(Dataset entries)
◇ ◇ ◇ ◇ ◇
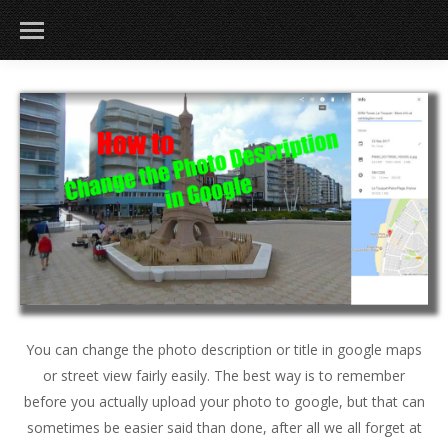
You can change the photo description or title in google maps
or street view fairly easily. The best way is to remember
before you actually upload your photo to google, but that can
sometimes be easier said than done, after all we all forget at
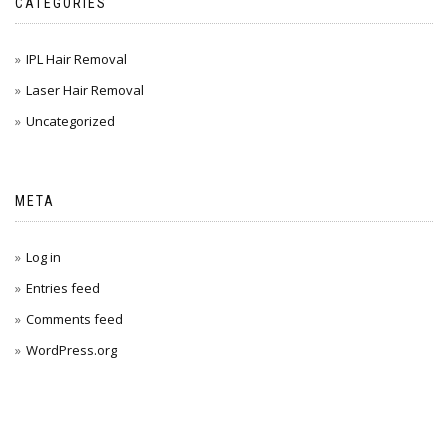
CATEGORIES
IPL Hair Removal
Laser Hair Removal
Uncategorized
META
Log in
Entries feed
Comments feed
WordPress.org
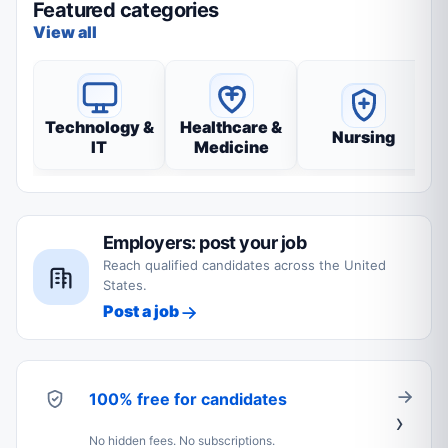
Featured categories
View all
Technology &
Healthcare &
Nursing
IT
Medicine
Employers: post your job
Reach qualified candidates across the United
States.
Post a job
100% free for candidates
No hidden fees. No subscriptions.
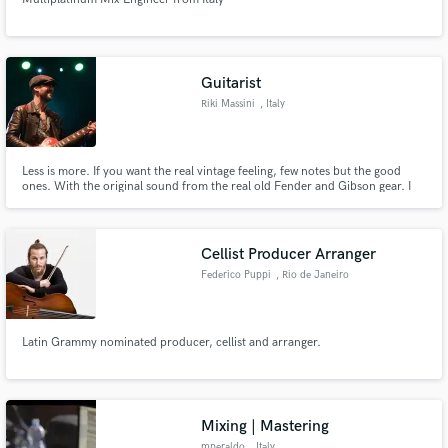
Guitarist
Make Amazing Music
Riki Massini
, Italy
Fund and work on your project through our
secure platform. Payment is only released when
work is complete.
Less is more. If you want the real vintage feeling, few notes but the good
ones. With the original sound from the real old Fender and Gibson gear. I
really love also play slide guitar, and acoustic guitars with the fingerstile and
fingerpicking technique, with or without thumbpick.
Cellist Producer Arranger
Federico Puppi
, Rio de Janeiro
Latin Grammy nominated producer, cellist and arranger.
Mixing | Mastering
mperaldo
, Italy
◇ ◇ ◇ ◇ ◇
→ WHAT IS REQUIRED
Exactly and only the lines from the top of the records down to the line containing "Laser Hair Removal" should be transcribed, please, without the pictures.

→ WRITTEN ANSWER
You can change the photo description or title in google maps
or street view fairly easily. The best way is to remember
before you actually upload your photo to google, but that can
sometimes be easier said than done, after all we all forget at
CATEGORIES
IPL Hair Removal
Laser Hair Removal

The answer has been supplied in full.